A exposição Hortus Conclusus, do pintor espanhol Jorge Ferré, traz a Portugal, pela primeira vez, um conjunto de pinturas deste artista com uma carreira internacional que já o levou a participar em exposições em diversas cidades da Europa.

De acordo com María LLuïsa Borràs, a pintura de Ferré é sóbria e reflexiva e mantém-se afastada das tendências ou modas. A sua obra situa-se no campo da abstração, mais próxima de um certo formalismo, que também estava presente nalguma obra de Rothko, ao mesmo tempo que parece procurar uma certa transparência, ou iluminação, fazendo-nos pensar nas primeiras obras de Kandinsky. O seu formalismo é, paradoxalmente, lírico, a geometria que persiste em cada pintura é fruto de um gesto artístico seguro e refletido, nunca de uma ação irrefletida ou casual.

Para a exposição na Galeria Trem/Manuel Baptista, o pintor escolheu uma série de pinturas a óleo que mantém uma unidade formal, mas que possuem, cada uma delas, a particularidade de conterem, entre os espaços que circundam o quadro, diferentes movimentos e texturas. Há, antes de tudo, um sentido plástico que desponta em cada obra, uma nova conjugação de cores e de tons. A curadora Chus Martínez refere-se à “Insistência” como uma das qualidades da pintura de Jorge Ferré. Esta insistência leva o artista a não se deixar influenciar pelos ditames das diferentes modas artísticas. O seu trabalho apresenta a solidez de uma pesquisa constante que, ao longo do tempo, foi encontrando as suas formas e nelas fixou um estilo.

Parafraseando Gertrud Stein, “uma pintura é uma pintura é uma pintura”. Quando falamos da abstração, ou do não figurativo, temos de nos concentrar na razão de existência das imagens que parecem ser apenas manchas de cor, ordenadas ou desordenadas, conforme a subjetividade e o desejo do artista. As manchas dizem muito – representam um movimento em que a pintura se volta para si mesma. O artista não se quer distrair com motivos ou questões de representação, mas penetrar nos elementos pictóricos, na materialidade da tinta, dos pigmentos e do suporte, e experimentar as suas variações e idiossincrasias.
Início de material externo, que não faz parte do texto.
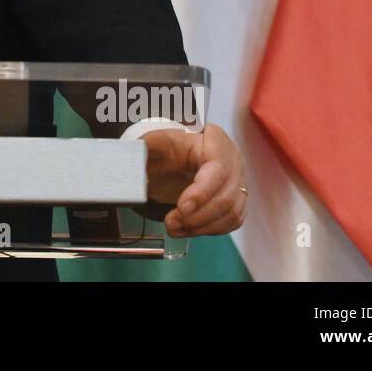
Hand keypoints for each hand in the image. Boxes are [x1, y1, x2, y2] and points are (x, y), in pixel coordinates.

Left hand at [141, 123, 246, 237]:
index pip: (218, 167)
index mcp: (215, 140)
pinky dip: (209, 230)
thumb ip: (144, 148)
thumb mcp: (154, 143)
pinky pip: (232, 221)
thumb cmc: (167, 150)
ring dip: (201, 226)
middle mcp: (233, 161)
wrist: (173, 159)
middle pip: (226, 195)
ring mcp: (238, 182)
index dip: (202, 191)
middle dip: (197, 216)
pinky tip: (188, 229)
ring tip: (174, 228)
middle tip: (171, 223)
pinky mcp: (237, 200)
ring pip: (231, 211)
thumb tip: (133, 156)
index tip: (182, 207)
Tal como no Suprematismo de Malevich, um quadrado preto sobre um fundo banco será sempre mais que um quadrado preto, pois a História da Arte consagrou o dentro e fora do quadro, o que contém o retângulo onde a tinta ganha vida, onde a mancha se transforma em pintura, em imagens que, mesmo não sendo figurativas, trazem consigo as marcas da cultura em que se insere e assim sendo, arrasta consigo também suas significações.

A pintura de Jorge Ferré é, portanto, atemporal. Não há nela um antes e um depois: existe um continuum de experiências e de deleite com materiais e com a possibilidade de o existente da arte manifestar-se a cada novo quadro. Como um elemento único, individual no meio de tantos outros com os quais se relaciona, mas que consegue sempre ir mais além. Uma pintura é uma pintura é uma pintura. Nem toda a pintura é uma obra de arte. As pinturas de Jorge Ferré conseguem sê-lo.

Nesta exposição, Ferré desafia os limites do abstrato e do concreto, onde cada pincelada e cor transcende a simples percepção visual para evocar emoções profundas e reflexões existenciais. Suas obras são um convite a mergulhar na complexidade da condição humana, revelando que, por trás de cada composição aparentemente simples, existe um mundo de significados e interpretações. Essa habilidade de tecer complexidade através da simplicidade é o que torna a arte de Ferré tão cativante e relevante, estabelecendo um diálogo contínuo entre o artista e o observador. A exposição Hortus Conclusus é, portanto, não apenas uma mostra de obras, mas uma experiência transformadora que reflete sobre a essência da criação artística e sua capacidade de conectar mundos internos e externos, numa demonstração de que a arte, em sua expressão mais pura, é um veículo poderoso para a compreensão humana.